# The Beautiful British Countryside (Pic Heavy!!)



## Belle's Mom (Jan 24, 2007)

That is so beautiful! Looks like you had a great time.


----------



## mudEpawz (Jan 20, 2011)

Amazing pictures!!! I love england, you have the most beautiful country!!!


----------



## Door (Apr 2, 2010)

Thanks for the British pictures. They do capture "Britishness", dog and all!


----------



## Ranger (Nov 11, 2009)

Wow, beautiful shots! I love the pic of the dun tied up next to the bicycle! I wish I could ride my horse around town...


----------



## AlanK (Jun 28, 2008)

Those are breathtaking photo's.....who is hiding behind the tree


----------



## elly (Nov 21, 2010)

[QUOTEwho is hiding behind the tree[/QUOTE] Its a new species.....human top half and dog bottom half!


----------



## Claire's Friend (Feb 26, 2007)

OMG I want to come live with you !! That is sooo beautiful. I love the "hiding" picture. Thanks for sharing your adventure, it looks like so much fun.


----------



## roxanness (May 29, 2009)

I went to school in England (Sibton Park in Folkstone, Kent) your beautiful pictures bring back memories of the magnificent countryside. I hadn't yet discovered Goldens when I was living there but now your pctures make me realize that a Golden is all that is missing from my childhood memories.


----------



## Molly's Mum (Apr 1, 2011)

Lovely photos elly  I haven't been to the new forest for a while, after seeing your photos I think we need to plan a long weekend there again. I bet Chester loved seeing all those new forest ponies and the deer are beautiful, what a sight! Chester looks very cool wearing his shades and it looks like he was lucky to indulge in some delicious ice cream, yummy


----------



## honeysmum (Dec 4, 2007)

Lovely photos Elly I haven't been to the New Forest for a few years but think I will have to try and make it on my list of places to visit this year, Chester looks a cool dude in his glasses.


----------



## elly (Nov 21, 2010)

Claire's Friend said:


> OMG I want to come live with you !! That is sooo beautiful. I love the "hiding" picture. Thanks for sharing your adventure, it looks like so much fun.


 Haha, come on over, you will love it! The New Forest is stunning, bliss for people and dogs a like


----------



## magiclover (Apr 22, 2008)

I've only been gone for 1 day and I miss it so much already!! I love the beauty of the countryside and my dog walks are never going be the same again. :bawling:


----------



## goldensrbest (Dec 20, 2007)

Loved england when we lived there, the building, looks like the one, that was on chicksands afb, in the 70's, when we were stationed there.


----------



## LovelyGold (Nov 4, 2010)

What a wonderfully beautiful place! Thank you for sharing photos of your fun and lovely holiday!


----------



## elly (Nov 21, 2010)

magiclover said:


> I've only been gone for 1 day and I miss it so much already!! I love the beauty of the countryside and my dog walks are never going be the same again. :bawling:


Oh no!!! We are missing you already too! Come back soooon! x


----------



## elly (Nov 21, 2010)

• **Listed records**:
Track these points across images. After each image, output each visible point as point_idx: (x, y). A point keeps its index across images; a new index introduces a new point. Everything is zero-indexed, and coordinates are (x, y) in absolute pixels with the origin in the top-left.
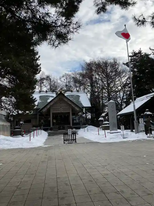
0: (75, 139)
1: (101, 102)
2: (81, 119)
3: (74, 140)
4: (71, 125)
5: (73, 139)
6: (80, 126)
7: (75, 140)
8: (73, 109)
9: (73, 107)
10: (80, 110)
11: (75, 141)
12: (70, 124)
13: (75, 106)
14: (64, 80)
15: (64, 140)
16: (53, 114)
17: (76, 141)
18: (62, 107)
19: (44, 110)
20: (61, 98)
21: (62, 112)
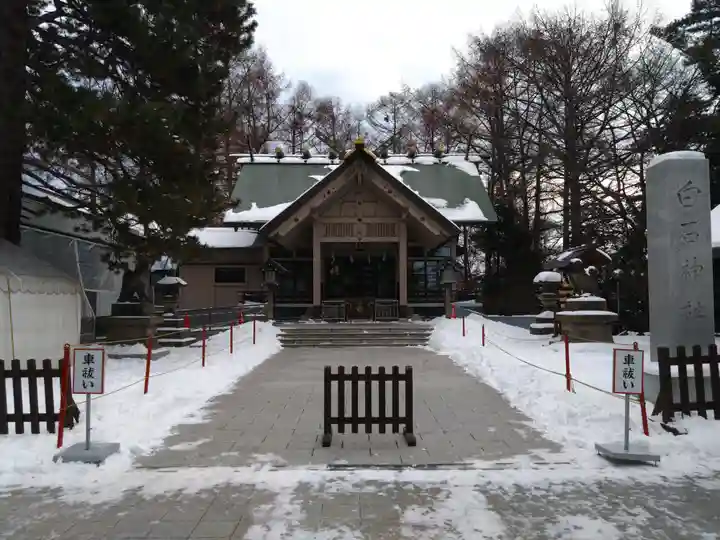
0: (402, 413)
1: (533, 210)
2: (448, 277)
3: (395, 422)
4: (403, 300)
5: (389, 411)
6: (442, 305)
7: (408, 420)
8: (414, 231)
9: (414, 219)
10: (445, 233)
12: (398, 298)
13: (424, 215)
14: (387, 119)
15: (328, 420)
16: (325, 246)
18: (364, 220)
19: (284, 230)
20: (360, 178)
21: (365, 240)
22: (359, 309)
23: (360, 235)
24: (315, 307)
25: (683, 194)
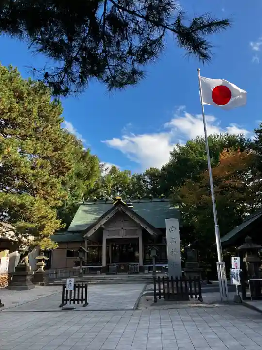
2: (154, 253)
3: (82, 300)
4: (141, 264)
5: (80, 298)
7: (86, 300)
9: (143, 228)
11: (84, 302)
12: (139, 262)
15: (63, 299)
17: (86, 302)
18: (124, 228)
21: (124, 237)
22: (122, 268)
23: (122, 235)
24: (103, 267)
25: (171, 230)
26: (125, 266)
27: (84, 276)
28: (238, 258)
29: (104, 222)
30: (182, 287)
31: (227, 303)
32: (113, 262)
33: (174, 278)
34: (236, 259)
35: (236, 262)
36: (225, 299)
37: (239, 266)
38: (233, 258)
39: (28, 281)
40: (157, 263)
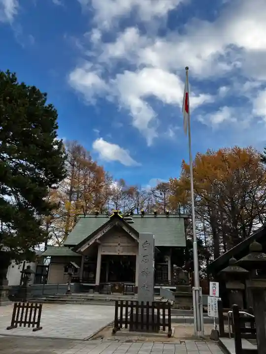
14: (161, 194)
16: (103, 257)
19: (83, 249)
22: (117, 288)
23: (118, 251)
24: (97, 286)
25: (144, 246)
26: (119, 286)
27: (73, 294)
28: (217, 284)
29: (99, 237)
30: (148, 315)
31: (203, 339)
32: (109, 281)
33: (140, 304)
34: (215, 284)
35: (214, 289)
36: (199, 334)
37: (217, 294)
38: (211, 283)
39: (3, 297)
40: (156, 284)
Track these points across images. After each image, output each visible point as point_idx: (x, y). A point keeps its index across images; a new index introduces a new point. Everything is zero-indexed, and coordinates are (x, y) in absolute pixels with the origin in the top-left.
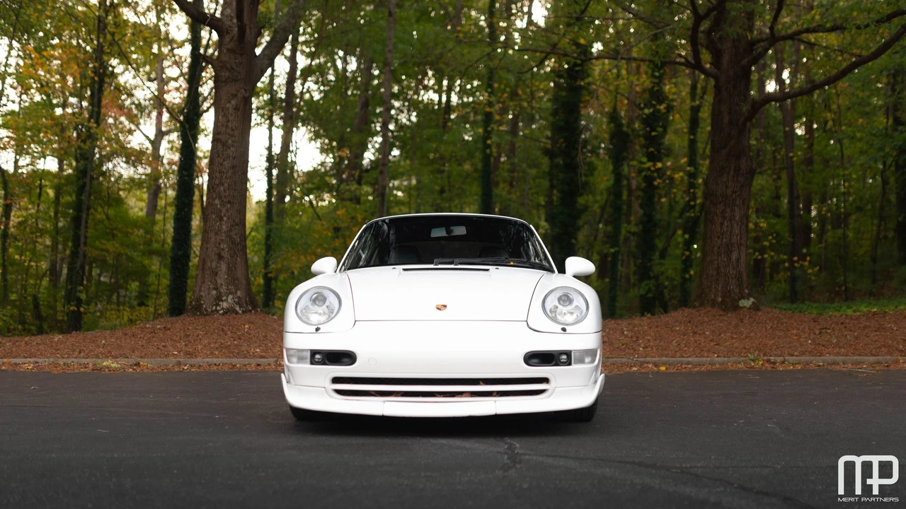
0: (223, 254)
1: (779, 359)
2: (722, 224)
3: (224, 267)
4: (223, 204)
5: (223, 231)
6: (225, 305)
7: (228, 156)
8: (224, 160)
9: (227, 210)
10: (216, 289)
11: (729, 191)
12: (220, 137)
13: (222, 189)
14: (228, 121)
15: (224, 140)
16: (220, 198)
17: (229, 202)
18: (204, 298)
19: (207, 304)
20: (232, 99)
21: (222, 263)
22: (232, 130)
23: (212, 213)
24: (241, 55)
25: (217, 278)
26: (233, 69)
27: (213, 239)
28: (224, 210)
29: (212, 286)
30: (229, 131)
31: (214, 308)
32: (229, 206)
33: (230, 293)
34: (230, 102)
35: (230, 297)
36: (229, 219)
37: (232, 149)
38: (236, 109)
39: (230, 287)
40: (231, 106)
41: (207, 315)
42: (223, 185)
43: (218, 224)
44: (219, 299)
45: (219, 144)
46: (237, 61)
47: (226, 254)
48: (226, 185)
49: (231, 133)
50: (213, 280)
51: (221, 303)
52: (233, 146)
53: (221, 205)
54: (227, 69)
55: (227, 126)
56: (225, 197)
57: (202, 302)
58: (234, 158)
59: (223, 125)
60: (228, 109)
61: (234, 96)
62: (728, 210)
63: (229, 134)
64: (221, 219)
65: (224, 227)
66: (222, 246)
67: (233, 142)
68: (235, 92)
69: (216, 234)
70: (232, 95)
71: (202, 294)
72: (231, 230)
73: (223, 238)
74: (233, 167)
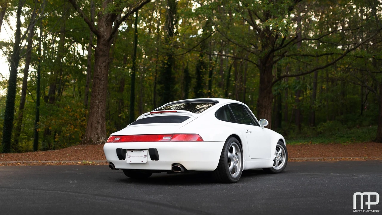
0: (99, 121)
2: (264, 115)
3: (100, 126)
4: (99, 103)
5: (99, 113)
6: (101, 141)
7: (102, 84)
8: (100, 86)
9: (101, 105)
10: (97, 134)
11: (267, 104)
12: (98, 77)
13: (99, 96)
14: (102, 71)
15: (100, 78)
17: (102, 102)
18: (93, 138)
19: (94, 140)
21: (99, 125)
22: (103, 74)
23: (95, 105)
24: (107, 46)
25: (97, 130)
26: (104, 51)
27: (95, 116)
28: (100, 105)
29: (96, 133)
30: (102, 75)
31: (97, 142)
32: (101, 103)
33: (103, 136)
34: (103, 64)
35: (103, 137)
36: (101, 108)
37: (103, 82)
38: (105, 66)
39: (102, 134)
40: (103, 65)
41: (95, 144)
42: (99, 95)
43: (97, 110)
44: (98, 138)
45: (98, 79)
46: (106, 48)
47: (100, 121)
48: (101, 95)
49: (103, 75)
50: (96, 131)
51: (100, 140)
52: (103, 80)
53: (98, 103)
54: (102, 51)
55: (101, 73)
56: (100, 99)
57: (92, 139)
59: (100, 72)
60: (102, 66)
61: (104, 62)
62: (266, 110)
64: (99, 108)
65: (100, 111)
66: (99, 118)
67: (104, 79)
68: (105, 60)
69: (97, 114)
70: (104, 61)
71: (92, 136)
72: (102, 112)
73: (99, 115)
74: (103, 88)
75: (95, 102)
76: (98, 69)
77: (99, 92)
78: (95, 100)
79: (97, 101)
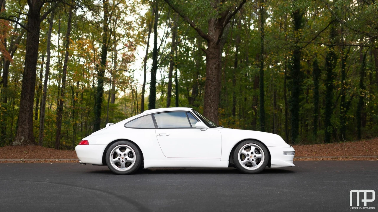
4: (212, 103)
5: (212, 112)
7: (213, 85)
8: (212, 87)
9: (213, 105)
12: (210, 78)
13: (211, 97)
14: (213, 73)
15: (211, 79)
16: (210, 100)
17: (214, 102)
20: (214, 65)
22: (214, 76)
23: (208, 105)
24: (217, 49)
26: (214, 54)
27: (208, 115)
28: (212, 104)
30: (213, 76)
32: (214, 103)
34: (213, 66)
36: (214, 107)
37: (214, 83)
38: (215, 68)
40: (214, 67)
42: (211, 95)
46: (215, 51)
48: (213, 95)
49: (214, 77)
52: (215, 81)
53: (211, 103)
54: (212, 54)
55: (212, 74)
56: (212, 100)
58: (215, 86)
59: (211, 74)
60: (213, 68)
61: (215, 64)
63: (213, 77)
64: (211, 108)
65: (212, 110)
66: (212, 117)
68: (215, 62)
69: (210, 113)
70: (214, 63)
72: (214, 112)
73: (212, 114)
74: (215, 89)
75: (208, 103)
76: (210, 71)
77: (211, 93)
78: (208, 101)
79: (209, 101)
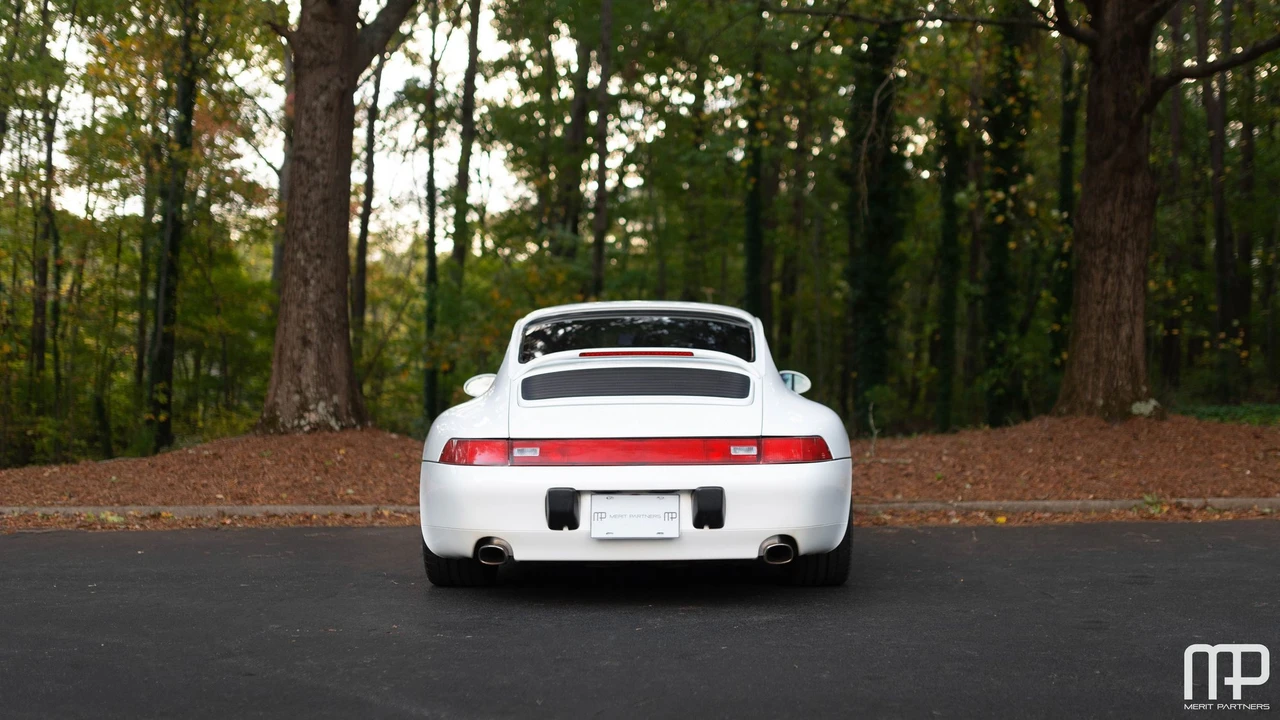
0: (309, 338)
1: (1197, 503)
2: (1104, 281)
3: (311, 358)
4: (309, 260)
5: (309, 301)
6: (313, 417)
7: (317, 184)
8: (310, 191)
9: (316, 269)
10: (300, 392)
11: (1116, 230)
12: (303, 153)
13: (307, 235)
14: (315, 129)
15: (309, 158)
16: (305, 249)
17: (319, 256)
18: (281, 408)
19: (285, 418)
20: (321, 93)
21: (309, 351)
22: (322, 142)
23: (292, 273)
25: (301, 376)
26: (321, 45)
27: (294, 315)
28: (310, 269)
29: (293, 388)
30: (317, 143)
31: (296, 422)
32: (318, 262)
33: (322, 398)
34: (318, 98)
35: (322, 404)
36: (318, 282)
37: (322, 172)
38: (328, 108)
39: (321, 389)
40: (319, 105)
41: (286, 433)
42: (308, 228)
43: (302, 290)
44: (304, 407)
45: (302, 165)
47: (314, 338)
48: (313, 229)
49: (320, 147)
50: (295, 378)
51: (306, 415)
52: (324, 168)
53: (306, 261)
55: (314, 137)
56: (312, 248)
57: (278, 413)
58: (326, 186)
59: (307, 135)
60: (315, 110)
61: (324, 89)
62: (1114, 258)
63: (317, 149)
64: (306, 282)
65: (312, 296)
66: (308, 326)
67: (324, 161)
68: (326, 83)
69: (299, 306)
70: (321, 87)
71: (279, 400)
72: (321, 300)
73: (310, 312)
74: (325, 201)
75: (293, 260)
76: (303, 123)
77: (307, 217)
78: (295, 252)
79: (300, 255)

• **Study questions**:
a. Using the countryside thread, decide whether each statement agrees with it: (i) Ranger wishes to ride a horse around town; (ii) honeysmum has been to the New Forest within the past year; (iii) roxanness went to school in Kent. Answer yes or no for each and quote the words that decide it.
b. In the countryside thread, which usernames belong to posts that mention the New Forest? List every one.

• **Task results**:
a.
(i) Yes: "I wish I could ride my horse around town..."
(ii) No: "I haven't been to the New Forest for a few years"
(iii) Yes: "I went to school in England (Sibton Park in Folkstone, Kent)"

b. Molly's Mum, honeysmum, elly